1 minute read
Memaknai Nilai-Nilai Maritim Unhas
“Maritim”, dapat dipastikan civitas akademika Unhas sangat familiar dengan kata ini. Bukan saja karena Indonesia yang dijuluki sebagai “Benua Maritim”, tetapi juga
Unhas yang senantiasa menggunakan istilah ini.
Advertisement
Bagi mahasiswa yang kuliah tahun 2003, istilah benua maritim telah ditemui pada mata kuliah Wawasan Sosial Benua Maritim (WSBM). Istilah Benua Maritim juga sering kita temui terpampang pada visi dan misi
Unhas mulai dari tingkat universitas, fakultas, hingga program studi.
Istilah Benua Maritim pertama kali dicetuskan oleh Charles Ramage tahun 1968.
Secara sederhana, istilah ini didefinisikan sebagai wilayah kepulauan yang luasnya disandingkan dengan benua. Benua Maritim kian populer tatkala digaungkan pada
Perayaan Tahun Bahari Internasional disertai dengan penandatanganan Deklarasi
Bunaken dan The Ocean Charter oleh Presiden
BJ Habibie di Bunaken, 26 September 1998.
Unhas telah mendeklarasikan diri sebagai perguruan tinggi yang berfokus pada bidang ilmu kelautan sejak 1975 dalam Pola Ilmiah
Pokok (PIP) Unhas. Fokus ini kemudian mempengaruhi julukan Unhas, mulai dari
Kampus Bahari hingga Kampus Maritim.
Indonesia yang 70 persen didominasi oleh wilayah laut, sungguh disayangkan bila hanya potensi darat saja yang dimaksimalkan.
Namun, sangat sulit untuk melakukan ekspedisi pada sumber daya yang ada di laut dengan berbagai alasan. Mulai dari biayanya yang mahal, hingga kurangnya sumber daya manusia yang memadai.
Celah inilah yang ingin diisi oleh Unhas sebagai institusi pendidikan.
Meskipun telah hampir setengah abad berfokus pada laut dan maritim, masih banyak yang belum mengerti makna
Unhas sebagai Kampus Maritim.
Hal ini karena maritim hanya dikaitkan erat dengan Fakultas Ilmu Kelautan dan Perikanan (FIKP). Padahal, yang seharusnya diimplementasikan adalah nilai dari maritim itu.
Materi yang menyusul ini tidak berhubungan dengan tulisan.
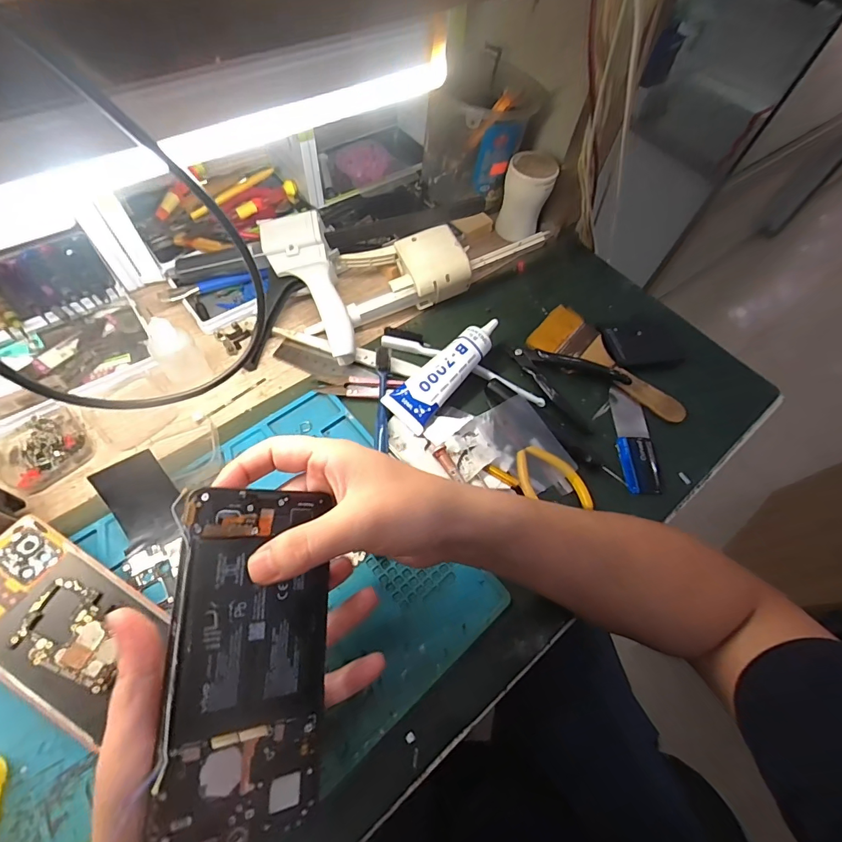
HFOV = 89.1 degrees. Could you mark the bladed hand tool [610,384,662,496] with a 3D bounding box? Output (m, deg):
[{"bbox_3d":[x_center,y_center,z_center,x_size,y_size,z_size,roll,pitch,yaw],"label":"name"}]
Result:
[{"bbox_3d":[0.202,0.017,0.407,0.033,0.007,0.109,4,61,-2],"label":"bladed hand tool"}]

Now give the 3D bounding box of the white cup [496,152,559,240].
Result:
[{"bbox_3d":[0.121,-0.259,0.497,0.056,0.084,0.053,16,61,4],"label":"white cup"}]

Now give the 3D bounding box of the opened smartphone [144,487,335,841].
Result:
[{"bbox_3d":[-0.084,0.117,0.213,0.074,0.008,0.160,7,76,-34],"label":"opened smartphone"}]

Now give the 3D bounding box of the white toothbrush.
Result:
[{"bbox_3d":[0.041,-0.055,0.421,0.171,0.012,0.028,25,62,9],"label":"white toothbrush"}]

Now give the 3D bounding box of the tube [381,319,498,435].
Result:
[{"bbox_3d":[0.026,-0.049,0.402,0.040,0.035,0.132,39,65,17],"label":"tube"}]

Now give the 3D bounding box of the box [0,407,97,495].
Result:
[{"bbox_3d":[-0.312,0.021,0.348,0.065,0.017,0.062,-37,70,-22],"label":"box"}]

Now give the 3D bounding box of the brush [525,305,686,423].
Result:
[{"bbox_3d":[0.194,-0.061,0.437,0.165,0.014,0.060,35,64,15],"label":"brush"}]

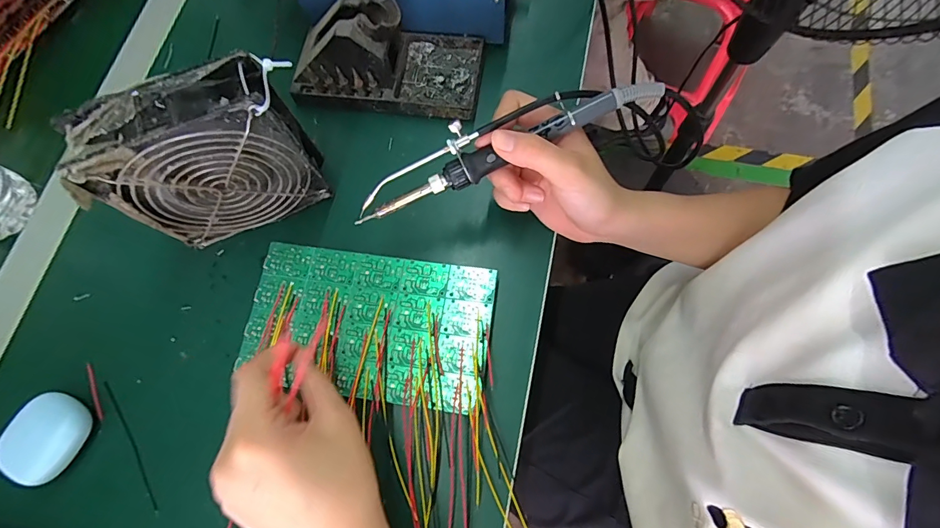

Unhas sebagai perguruan tinggi terbaik di Indonesia timur memiliki banyak keistimewaan. Salah satunya lokasi yang sangat strategis sebagai pusat pengembangan kemaritiman. Belum lagi nenek moyang Suku Bugis-Makassar yang terkenal sebagai pelaut ulung yang gemar menjelajah samudra.
Nilai inilah yang sesungguhnya perlu dipahami dalam implementasi Unhas sebagai Kampus Maritim. Tidak bisa dipungkiri bahwa FIKP memang memiliki peran dominan dalam pengembangan benua maritim di Unhas. Namun, nilai-nilai kemaritiman tetap dapat melekat dalam segala bidang yang ada di Unhas. Misalnya saja nilai tentang bagaimana para leluhur Suku Bugis-Makassar dengan berani mengarungi lautan. Seperti itu pula semangat yang perlu diteladani dalam mengembangkan ilmu pengetahuan.
Berbagai nilai dan keuntungan maritim yang dimiliki Unhas merupakan anugerah yang tidak boleh disia-siakan. Cukup dengan memahami nilai kemaritiman, sudah menjadi upaya yang dapat dilakukan untuk mendukung Unhas. Sudah seharusnya Unhas menjadi pusat pengembangan benua maritim, terlebih untuk mendukung Indonesia sebagai Poros Benua Maritim,
The Sun Will Rise and We Will Try Again.